World Markets Plunge on U.S. Auto Bailout Failure

December 12, 2008 at 9:10 am Leave a comment

World stock markets plunged Friday as the U.S. Senate’s rejection of a $14 billion deal to rescue Detroit’s automakers and further grim economic data stoked concerns that the recession in the world’s largest economy will be longer and deeper than expected.The FTSE 100 of leading British shares was down 169.74 points, or 3.9 percent, at 4,218.95, while Germany’s DAX fell 230.35 points, or 4.8 percent, to 4,536.85. The CAC-40 in France fell 181.02 points, or 5.5 percent, to 3,125.11.

Earlier, Asian markets tumbled, with Japan’s Nikkei 225 stock average down 484.68 points, or 5.6 percent, to 8,235.87. Hong Kong’s Hang Seng index slid 5.5 percent to 14,758.39.

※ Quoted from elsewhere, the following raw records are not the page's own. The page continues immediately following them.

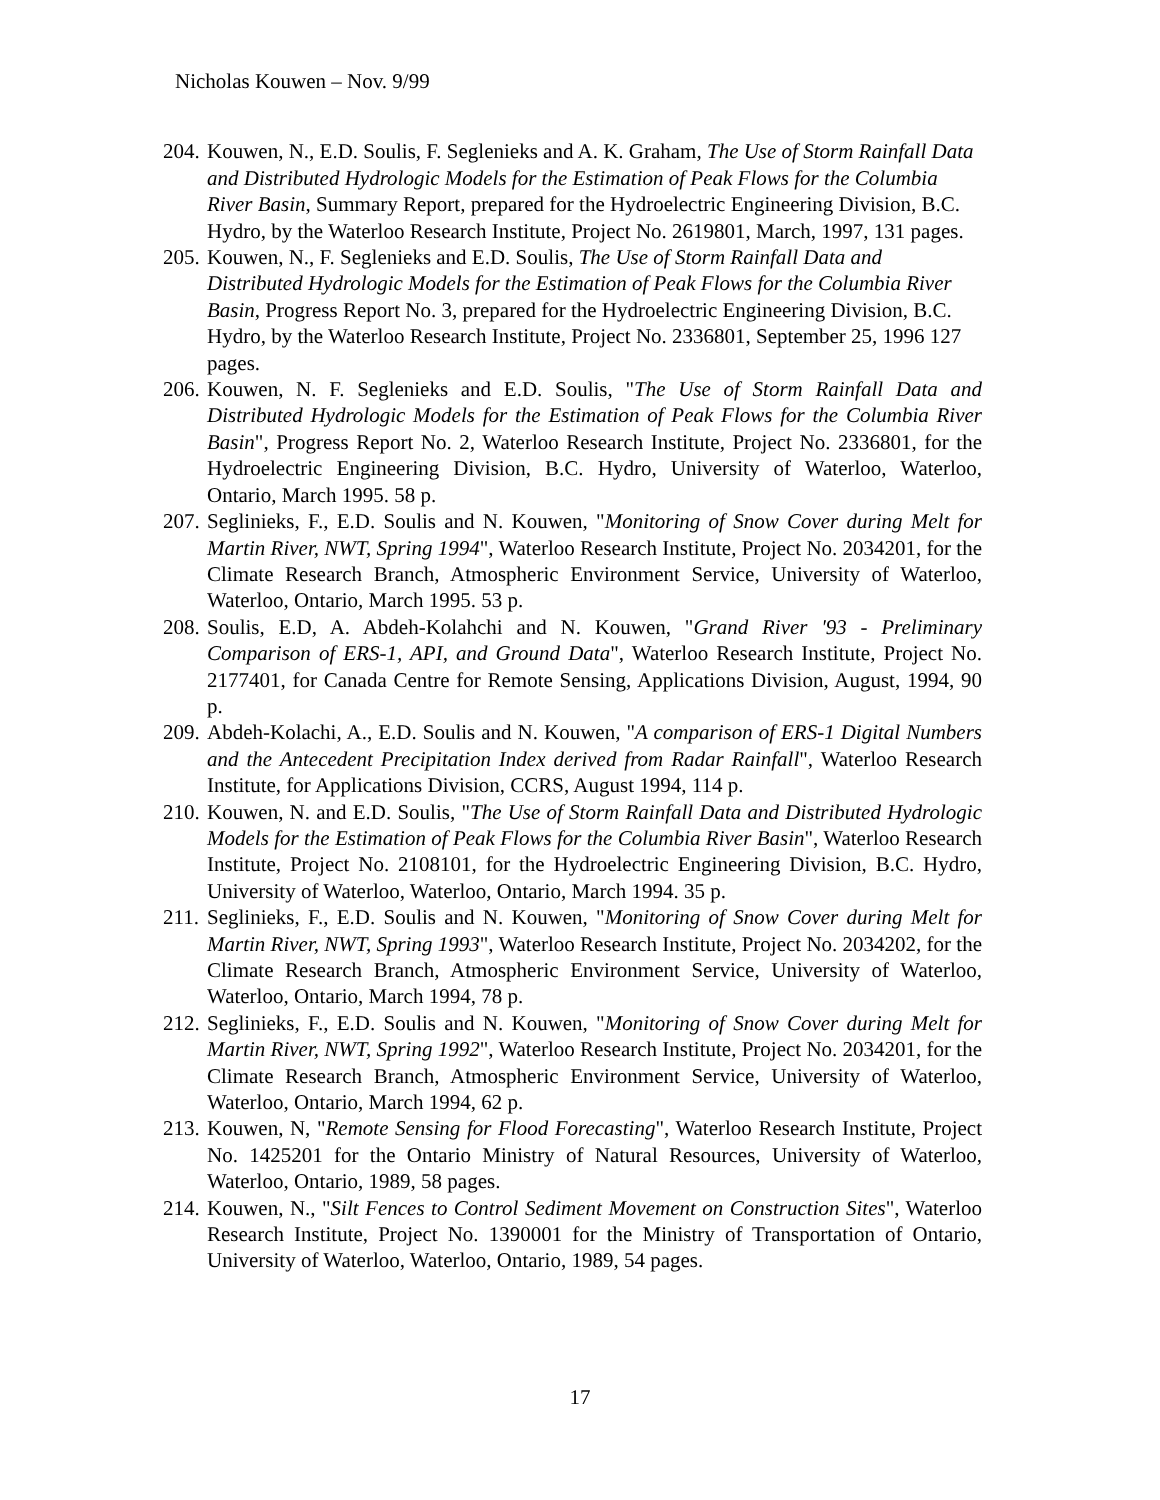Nicholas Kouwen – Nov. 9/99
204. Kouwen, N., E.D. Soulis, F. Seglenieks and A. K. Graham, The Use of Storm Rainfall Data and Distributed Hydrologic Models for the Estimation of Peak Flows for the Columbia River Basin, Summary Report, prepared for the Hydroelectric Engineering Division, B.C. Hydro, by the Waterloo Research Institute, Project No. 2619801, March, 1997, 131 pages.
205. Kouwen, N., F. Seglenieks and E.D. Soulis, The Use of Storm Rainfall Data and Distributed Hydrologic Models for the Estimation of Peak Flows for the Columbia River Basin, Progress Report No. 3, prepared for the Hydroelectric Engineering Division, B.C. Hydro, by the Waterloo Research Institute, Project No. 2336801, September 25, 1996 127 pages.
206. Kouwen, N. F. Seglenieks and E.D. Soulis, "The Use of Storm Rainfall Data and Distributed Hydrologic Models for the Estimation of Peak Flows for the Columbia River Basin", Progress Report No. 2, Waterloo Research Institute, Project No. 2336801, for the Hydroelectric Engineering Division, B.C. Hydro, University of Waterloo, Waterloo, Ontario, March 1995. 58 p.
207. Seglinieks, F., E.D. Soulis and N. Kouwen, "Monitoring of Snow Cover during Melt for Martin River, NWT, Spring 1994", Waterloo Research Institute, Project No. 2034201, for the Climate Research Branch, Atmospheric Environment Service, University of Waterloo, Waterloo, Ontario, March 1995. 53 p.
208. Soulis, E.D, A. Abdeh-Kolahchi and N. Kouwen, "Grand River '93 - Preliminary Comparison of ERS-1, API, and Ground Data", Waterloo Research Institute, Project No. 2177401, for Canada Centre for Remote Sensing, Applications Division, August, 1994, 90 p.
209. Abdeh-Kolachi, A., E.D. Soulis and N. Kouwen, "A comparison of ERS-1 Digital Numbers and the Antecedent Precipitation Index derived from Radar Rainfall", Waterloo Research Institute, for Applications Division, CCRS, August 1994, 114 p.
210. Kouwen, N. and E.D. Soulis, "The Use of Storm Rainfall Data and Distributed Hydrologic Models for the Estimation of Peak Flows for the Columbia River Basin", Waterloo Research Institute, Project No. 2108101, for the Hydroelectric Engineering Division, B.C. Hydro, University of Waterloo, Waterloo, Ontario, March 1994. 35 p.
211. Seglinieks, F., E.D. Soulis and N. Kouwen, "Monitoring of Snow Cover during Melt for Martin River, NWT, Spring 1993", Waterloo Research Institute, Project No. 2034202, for the Climate Research Branch, Atmospheric Environment Service, University of Waterloo, Waterloo, Ontario, March 1994, 78 p.
212. Seglinieks, F., E.D. Soulis and N. Kouwen, "Monitoring of Snow Cover during Melt for Martin River, NWT, Spring 1992", Waterloo Research Institute, Project No. 2034201, for the Climate Research Branch, Atmospheric Environment Service, University of Waterloo, Waterloo, Ontario, March 1994, 62 p.
213. Kouwen, N, "Remote Sensing for Flood Forecasting", Waterloo Research Institute, Project No. 1425201 for the Ontario Ministry of Natural Resources, University of Waterloo, Waterloo, Ontario, 1989, 58 pages.
214. Kouwen, N., "Silt Fences to Control Sediment Movement on Construction Sites", Waterloo Research Institute, Project No. 1390001 for the Ministry of Transportation of Ontario, University of Waterloo, Waterloo, Ontario, 1989, 54 pages.
17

U.S. stock index futures pointed to a big sell-off later on Wall Street. The Dow Jones industrial average was projected to drop 278 points, or 3.2 percent, to 8,292, while the broader Standard & Poor’s 500 index was forecast to fall 33.80 points, or 3.9 percent, to 840.70.

Investors were rattled after the bailout for Detroit’s struggling Big Three automakers failed in the U.S. Senate. The collapse came after bipartisan talks on the auto rescue broke down over Republican demands that the United Auto Workers union agree to steep wage cuts by 2009 to bring their pay into line with U.S. plants of Japanese carmakers.

“Just when the market thought governments and central banks around the world will pull out the stops to support flagging economies, the U.S. Senate surprised by failing to pass the U.S. auto bailout bill,” said Hans Redeker, an analyst at BNP Paribas.

The bankruptcy of any of the big American automakers would deal another blow to the world’s largest economy, which is sliding deeper and deeper into recession.

The Commerce Department said retail sales dropped 1.8 percent in November, the fifth straight monthly drop. The weakness was led by a 2.8 percent fall in auto sales, a decline that had been expected given that automakers already had reported that November was their worst sales month in more than 26 years.

It’s not just stock markets suffering in the wake of the failure of the Senate to pass the auto rescue deal. The dollar slumped overnight too, particularly against the yen.

The dollar fell to a low of 88.16 yen, its lowest level since Aug. 2, 1995 – before it recovered to trade above 90 yen.

That heaps more bad news on major Japanese exporters like Toyota and Sony – already reeling from waning global consumer demand – whose overseas income is eroded by an appreciating yen.

Toyota Motor Co. dived 10.1 percent, Nissan Motor Co. lost 11.5 percent and Sony Corp. fell 6 percent. South Korea’s Hyundai Motor Co. shed 9.3 percent and Kia Motors Corp. was off 9.1 percent.

Mainland China’s stock market fell as investors were discouraged by the lack of any major new initiatives to spur the economy following a top-level economic conference earlier in the week. The benchmark Shanghai Composite Index dropped 3.8 percent to 1,954.21.

Figures this week show that China’s economy is feeling the pinch of the global slowdown. For the first time in seven years, exports fell in November.

Investors also grappled with grim corporate news. Bank of America Corp. announced it expects to cut 30,000 to 35,000 jobs over the next three years.

Markets had rallied after President-elect Barack Obama last weekend proposed a massive stimulus package for the U.S. economy once he takes office in late January, pledging the largest public works program since the creation of the U.S. interstate highway network a half-century ago.

“This has been a typical bear market rally. It’s been based on very high expectations of Obama’s fiscal stimulus plan,” said Arjuna Mahendran, head of Asian investment strategy at HSBC Private Bank in Singapore. “It’s been based on expectations and nothing else.”

Oil prices retreated to below $45 a barrel Friday after rallying back above $47 on expectations of a big output cut from the OPEC oil cartel. Light, sweet crude for January delivery fell $3.37 to $44.61 a barrel in electronic trading on the New York Mercantile Exchange.